Front-end code change data:
----
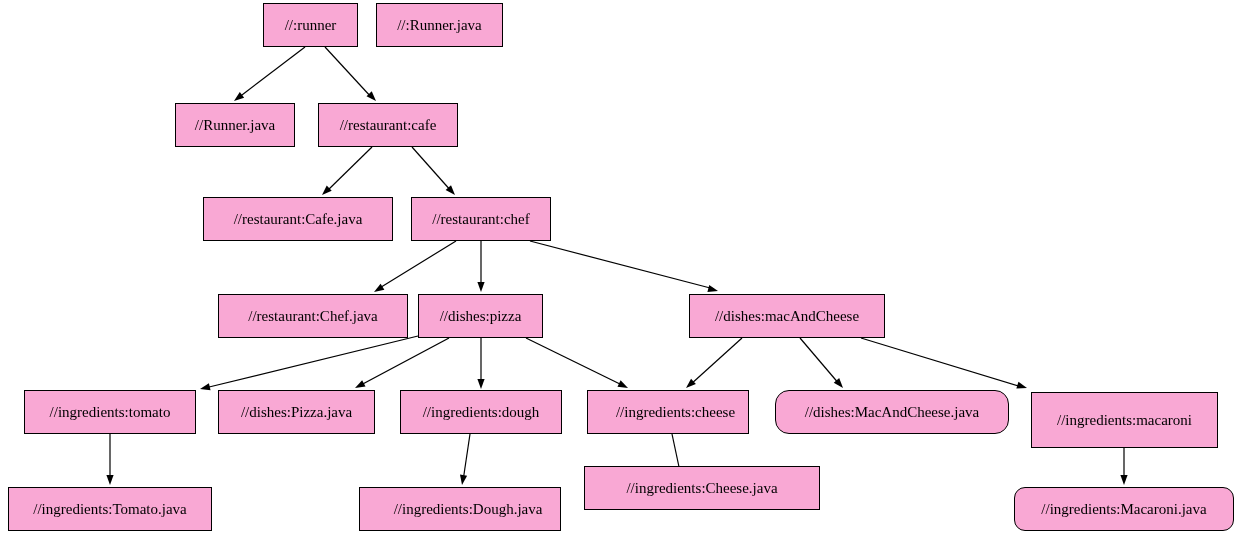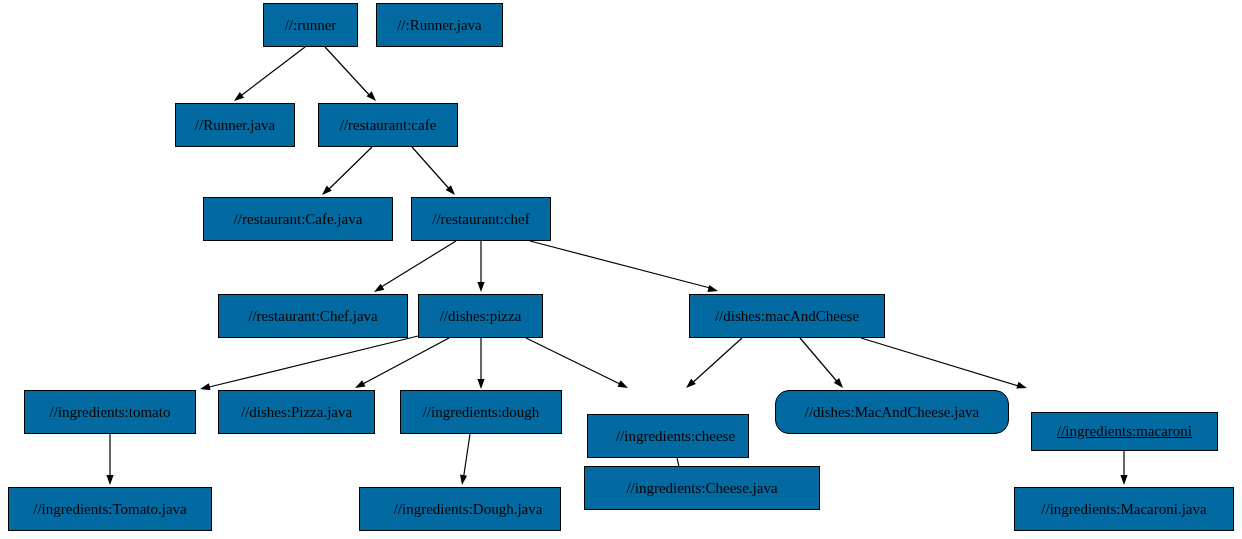--- a/index.html
+++ b/index.html
@@ -19,7 +19,7 @@
     position: absolute;
     box-sizing: border-box;
     border: 1px solid #000000;
-    background: #0369a1;
+    background: #f9a8d4;
     color: #000000;
     font-size: 15px;
     line-height: 1;

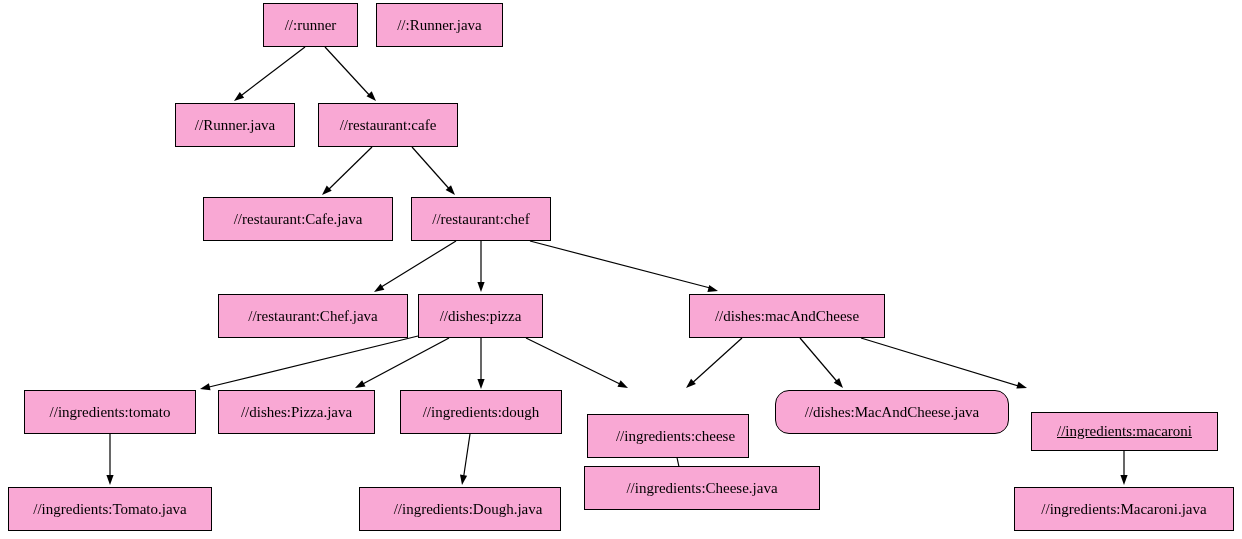--- a/index.html
+++ b/index.html
@@ -152,7 +152,7 @@
       <div class="node" style="left: 400px; top: 390px; width: 162px; height: 44px;">
         <span>//ingredients:dough</span>
       </div>
-      <div class="node" style="left: 587px; top: 414px; width: 162px; height: 44px; padding-left: 15px;">
+      <div class="node" style="left: 587px; top: 390px; width: 162px; height: 44px; padding-left: 15px;">
         <span>//ingredients:cheese</span>
       </div>
       <div class="node" style="left: 775px; top: 390px; width: 234px; height: 44px; border-radius: 14px;">

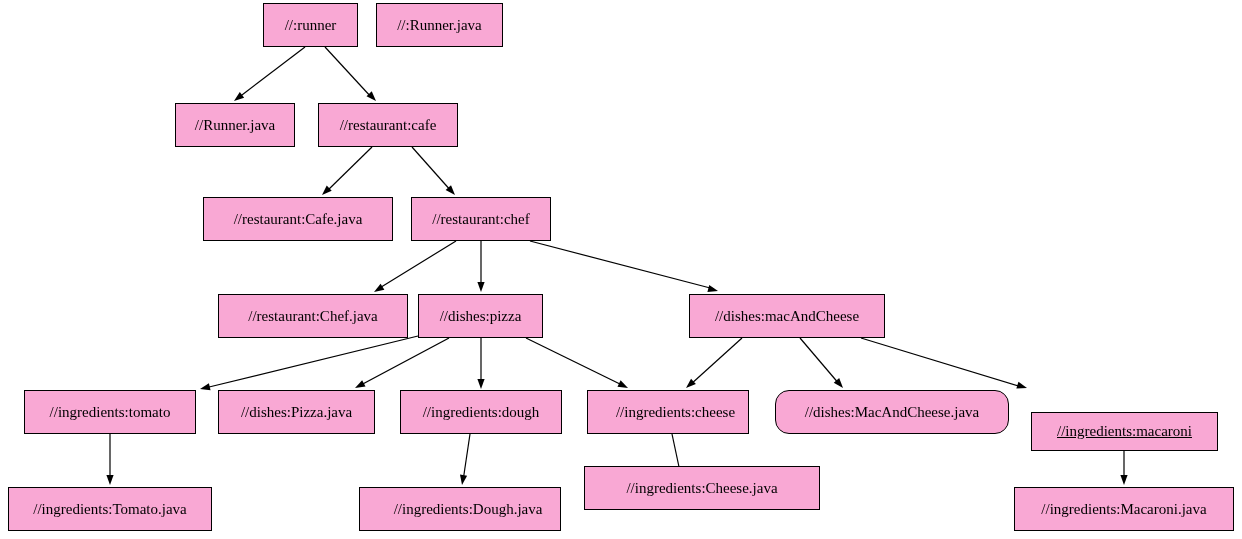--- a/index.html
+++ b/index.html
@@ -158,7 +158,7 @@
       <div class="node" style="left: 775px; top: 390px; width: 234px; height: 44px; border-radius: 14px;">
         <span>//dishes:MacAndCheese.java</span>
       </div>
-      <div class="node" style="left: 1031px; top: 412px; width: 187px; height: 39px; text-decoration: underline;">
+      <div class="node" style="left: 1031px; top: 392px; width: 187px; height: 56px;">
         <span>//ingredients:macaroni</span>
       </div>
       <div class="node" style="left: 8px; top: 487px; width: 204px; height: 44px;">

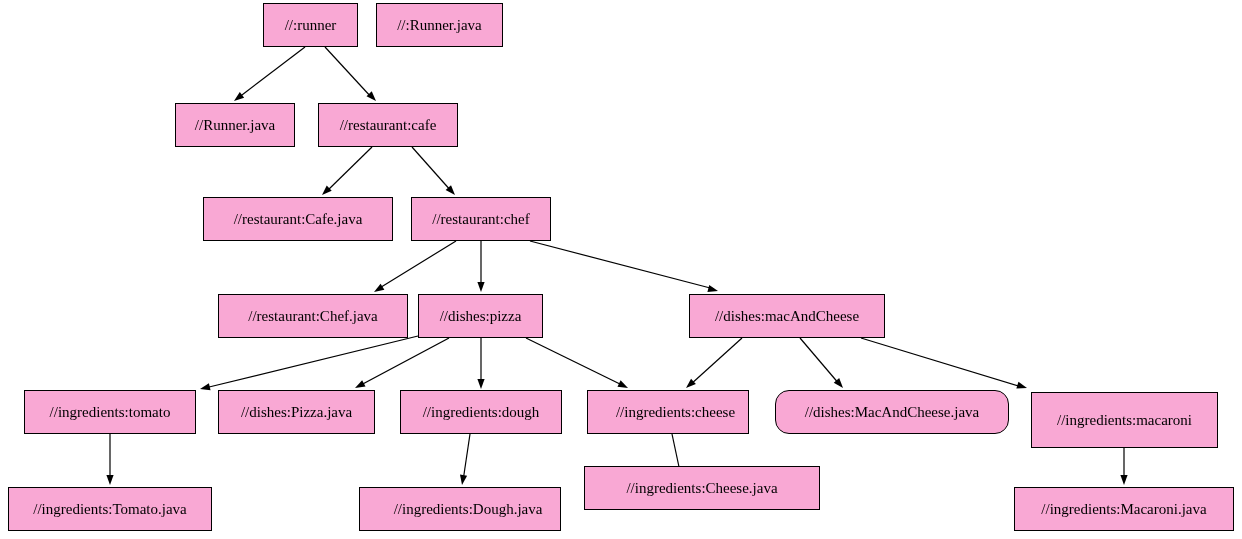--- a/index.html
+++ b/index.html
@@ -170,7 +170,7 @@
       <div class="node" style="left: 584px; top: 466px; width: 236px; height: 44px;">
         <span>//ingredients:Cheese.java</span>
       </div>
-      <div class="node" style="left: 1014px; top: 487px; width: 220px; height: 44px;">
+      <div class="node" style="left: 1014px; top: 487px; width: 220px; height: 44px; border-radius: 11px;">
         <span>//ingredients:Macaroni.java</span>
       </div>
     </div>

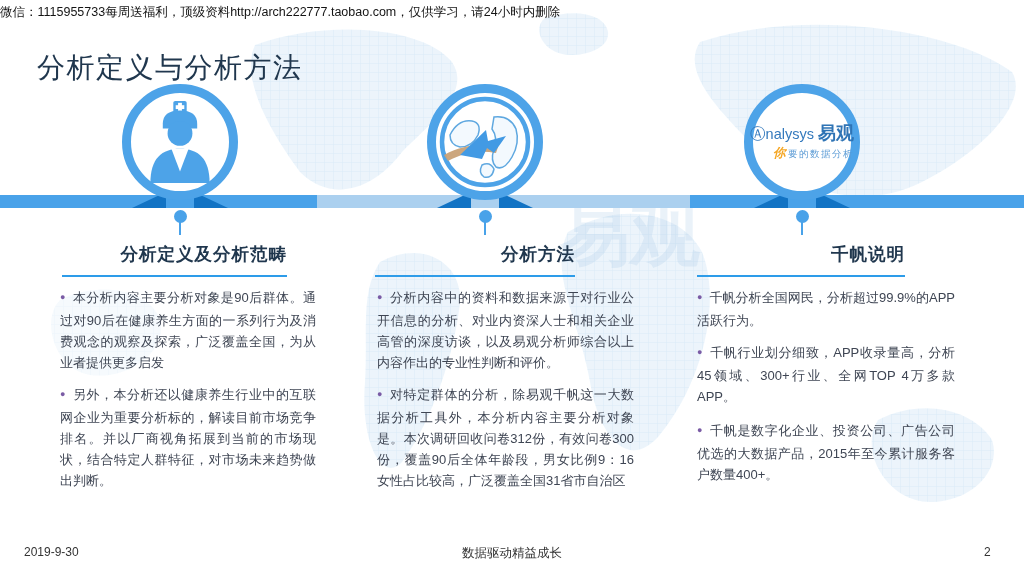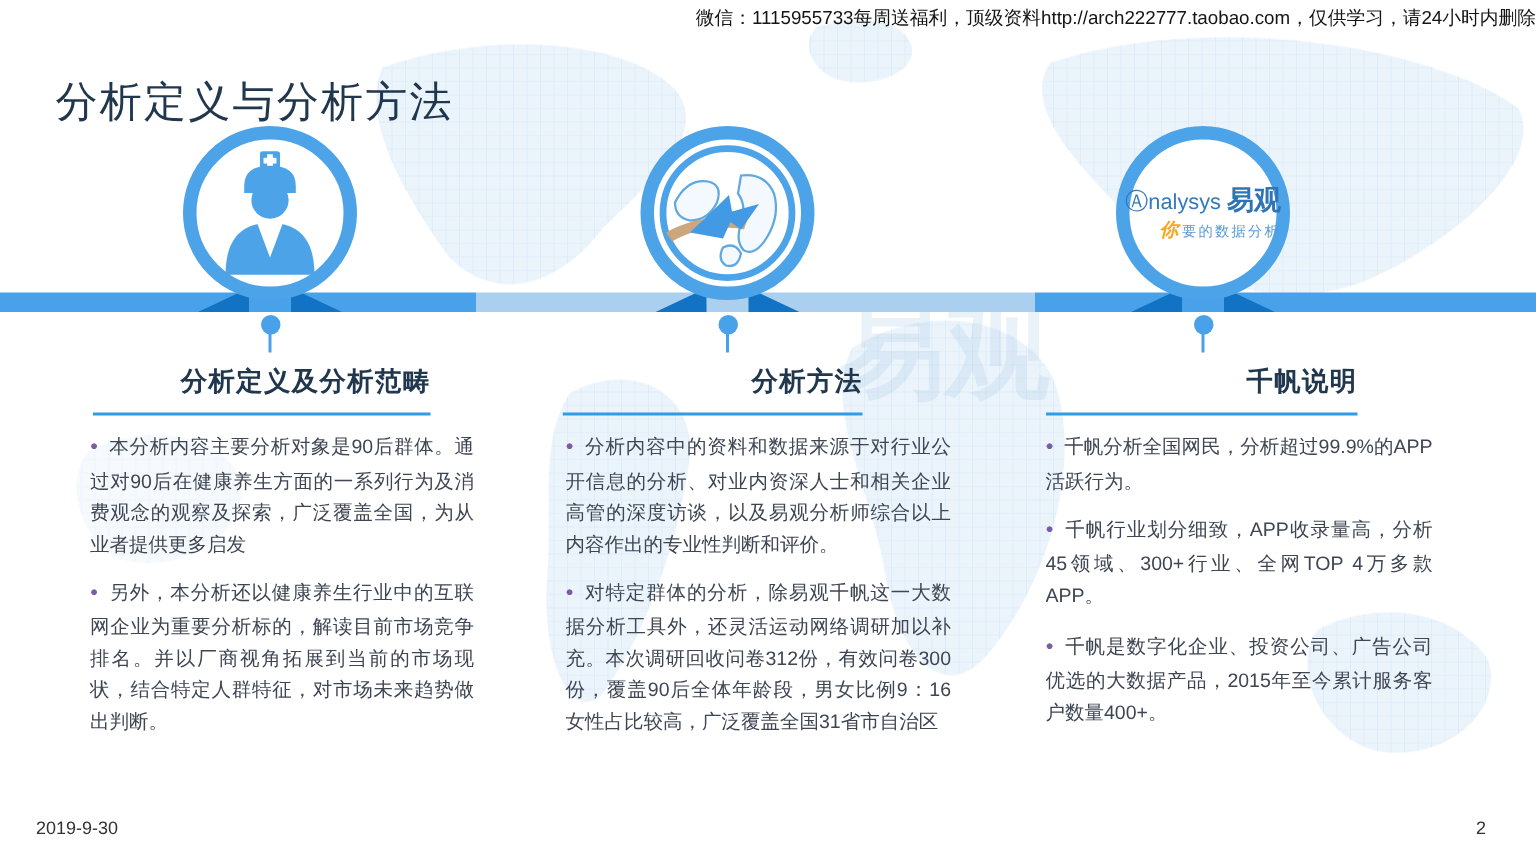--- a/index.html
+++ b/index.html
@@ -8,7 +8,7 @@
     font-family:"Liberation Sans","DejaVu Sans",sans-serif;
   }
   .bgmap{position:absolute;left:0;top:0;width:1024px;height:576px;z-index:0;}
-  .watermark-top{position:absolute;top:4px;left:0;width:100%;text-align:right;
+  .watermark-top{position:absolute;top:4px;left:0;width:100%;text-align:left;
     font-size:12.5px;color:#141414;z-index:5;}
   .page-title{position:absolute;left:37px;top:30px;font-size:28px;font-weight:normal;
     color:#20374e;letter-spacing:1.5px;z-index:5;text-align:center;}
----
The task :: Every line above that includes the word "ingredients" must appear in the answer.

Answer space ::
         <span>//ingredients:dough</span>
         <span>//ingredients:cheese</span>
         <span>//ingredients:macaroni</span>
         <span>//ingredients:Cheese.java</span>
         <span>//ingredients:Macaroni.java</span>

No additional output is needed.